This module provides a Python concurrent.futures executor that lets you run functions on remote systems in your HTCondor or Slurm cluster. Stop worrying about writing job files, scattering/gathering, and serialization---this module does it all for you.
It uses the cloudpickle library to allow (most) closures to be used transparently, so you're not limited to "pure" functions.
Installation:
pip install clusterfutures
Usage:
import cfut
def square(n):
return n * n
with cfut.SlurmExecutor() as executor:
for result in executor.map(square, [5, 7, 11]):
print(result)
See slurm_example.py and condor_example.py for further examples.
The easiest way to get started is to
ignore the fact that futures are being used at all and just use the provided
map
function, which behaves like itertools.imap but transparently
distributes your work across the cluster.
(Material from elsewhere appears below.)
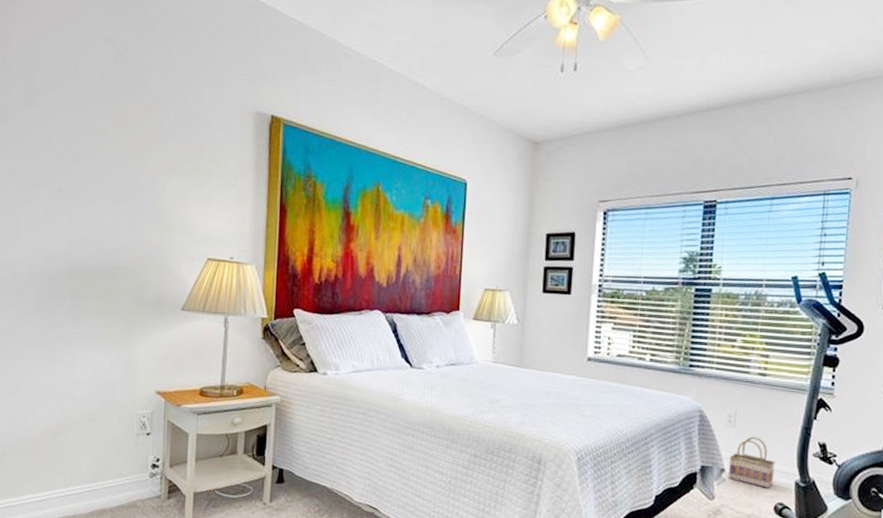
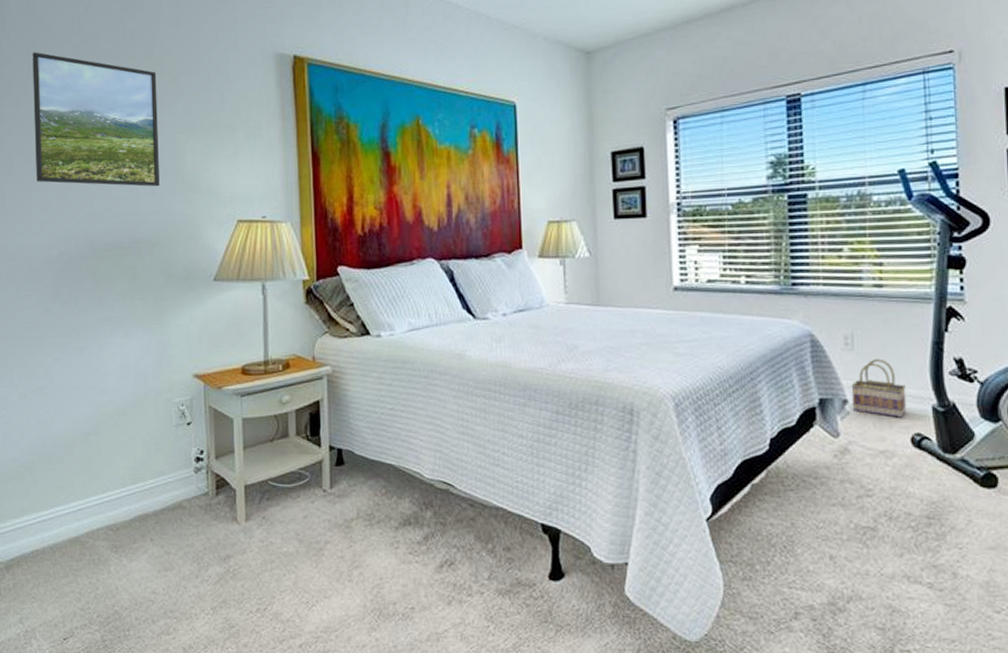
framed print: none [26,84,144,221] -> present [32,52,160,187]

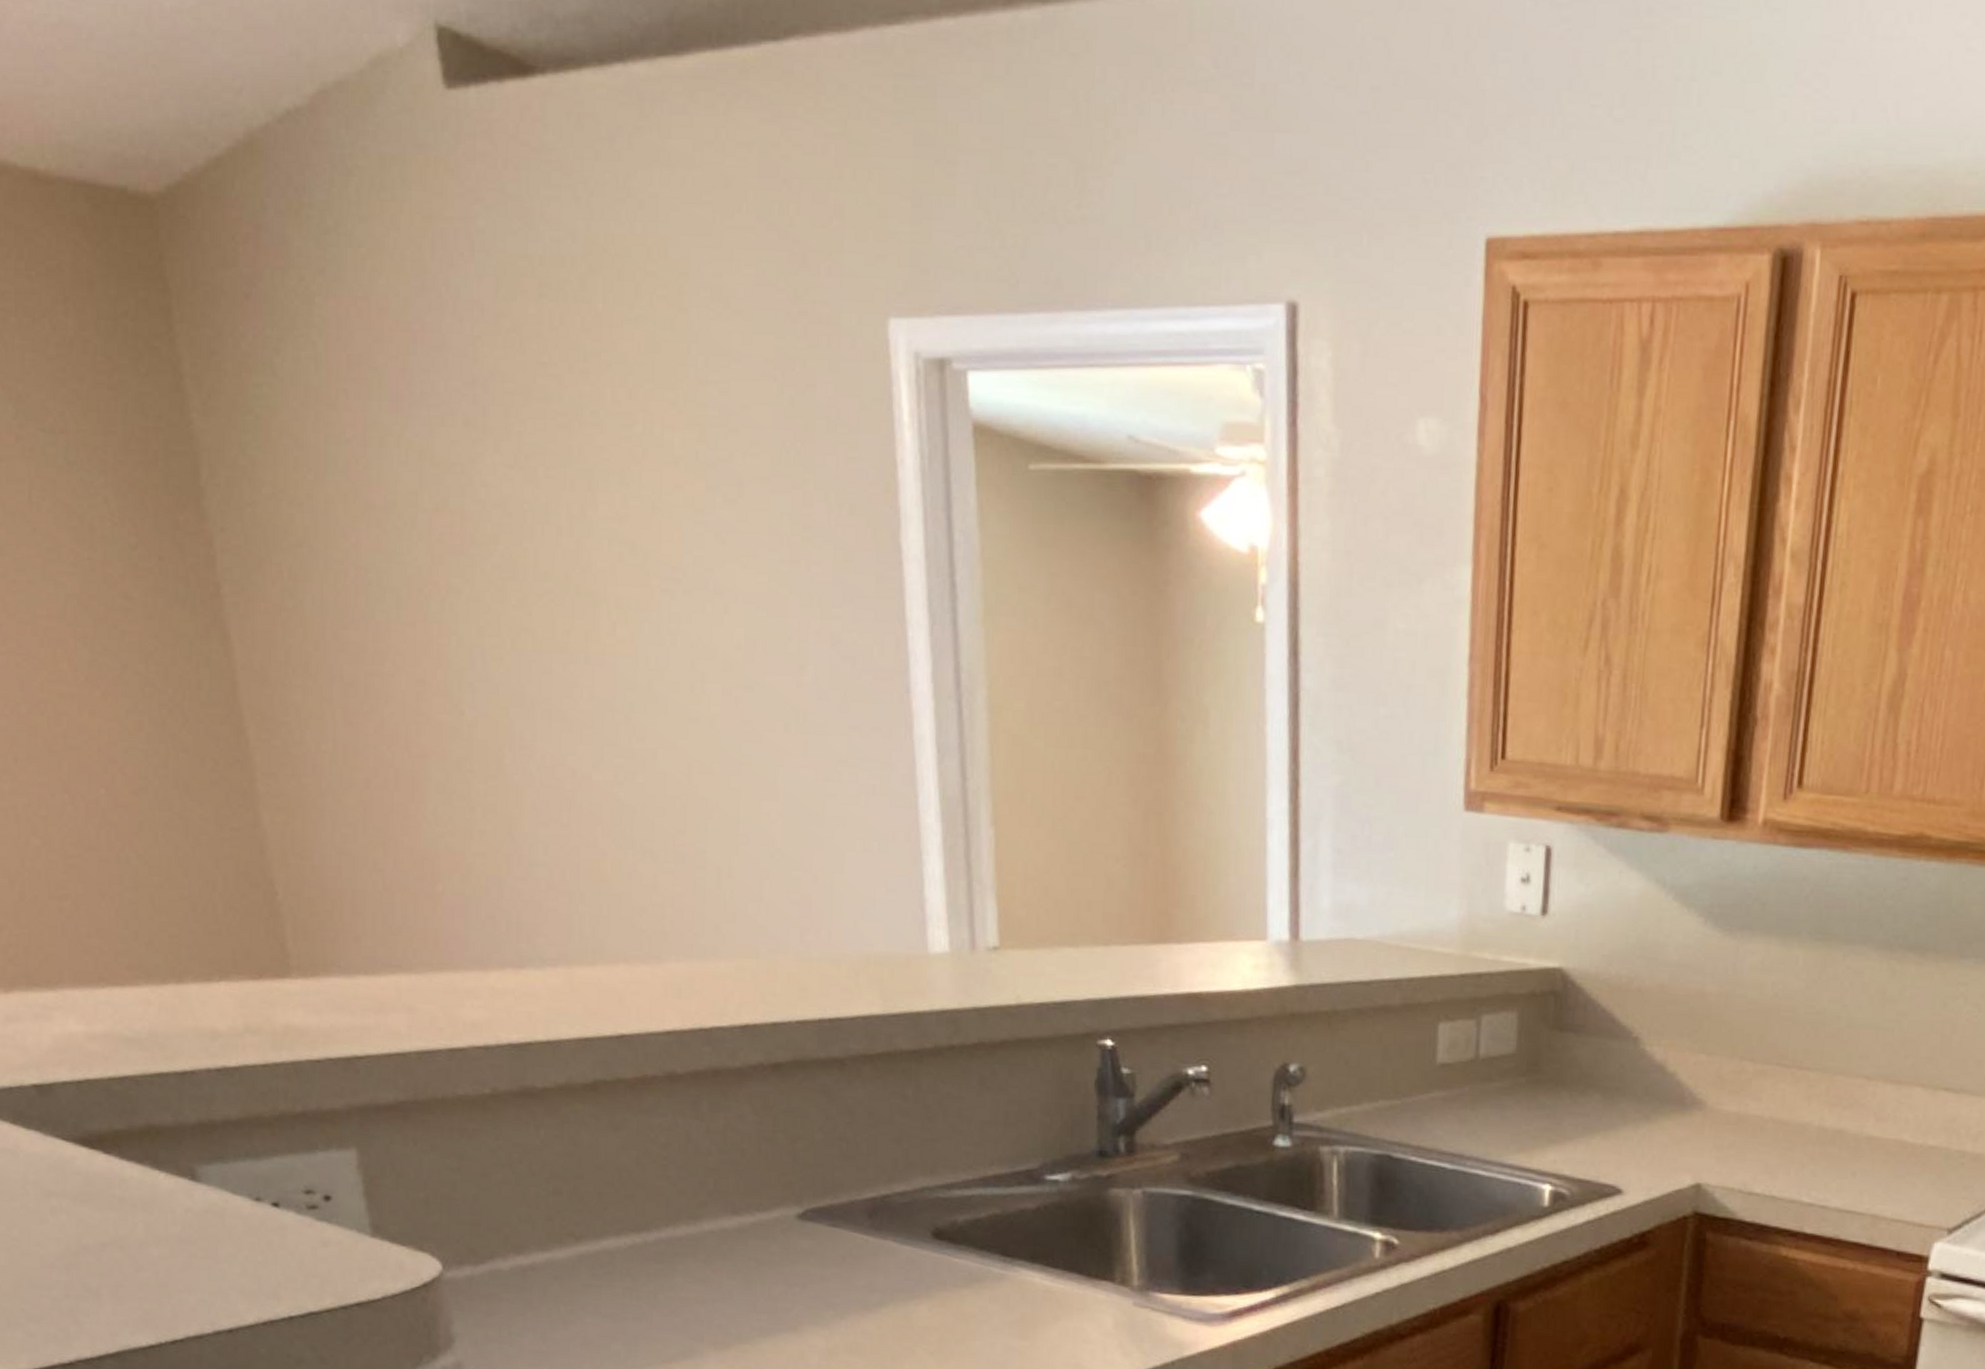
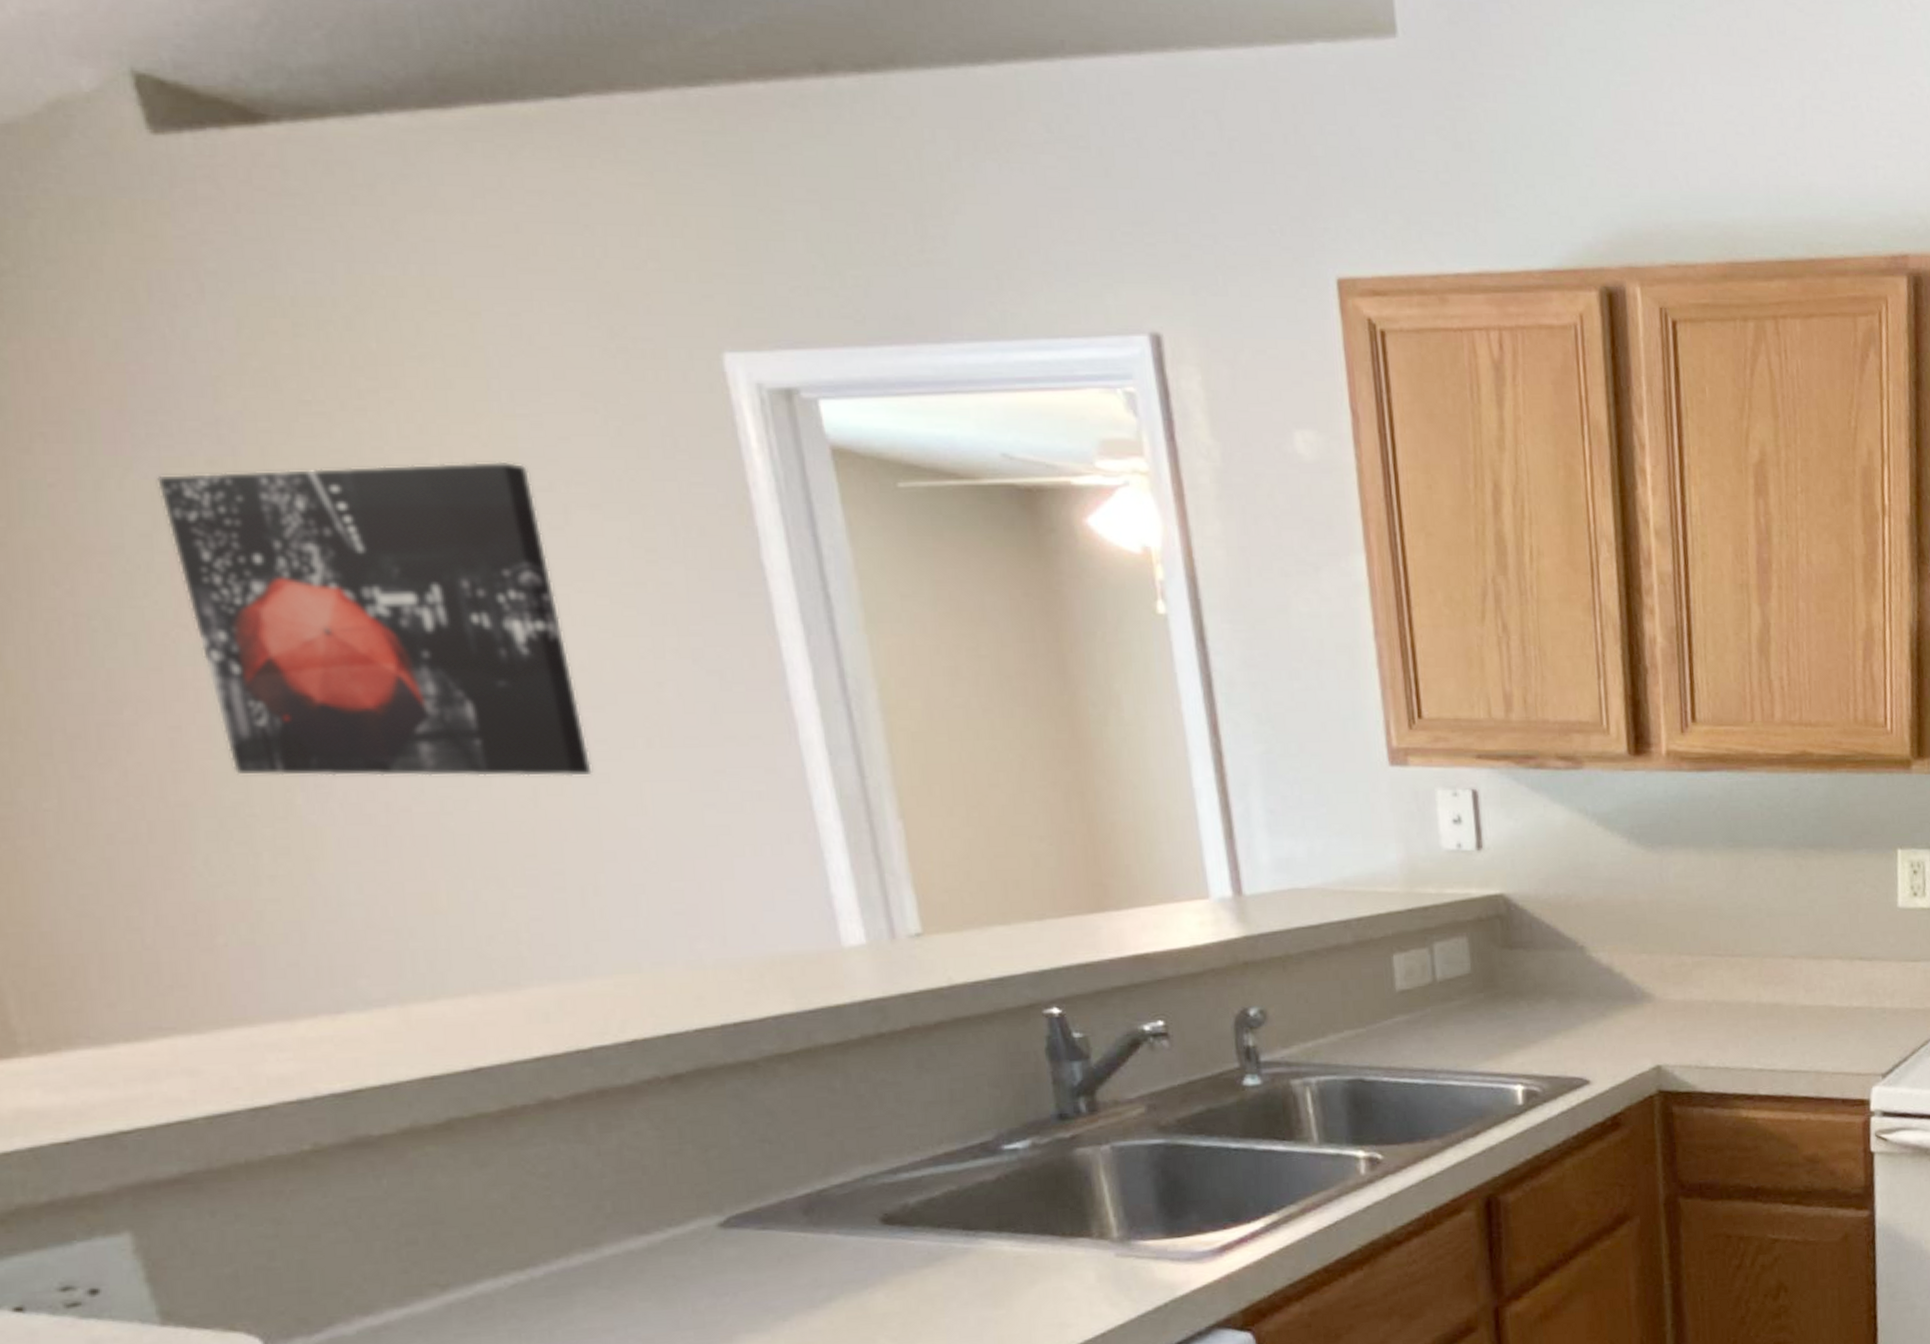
wall art: none [424,429,739,756] -> present [156,461,594,777]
clusterfutures is a simple wrapper to run Python functions in batch jobs on an HPC cluster. Each future corresponds to one batch job. The functions that you run through clusterfutures should normally run for at least a few seconds each: running smaller functions will be inefficient because of the overhead of launching jobs and moving data.
Functions, parameters and return values are sent by creating files; this assumes that the control process and the worker nodes have a shared filesystem. This mechanism is convenient for relatively small amounts of data; it's probably not the best way to transfer large amounts of data to & from workers.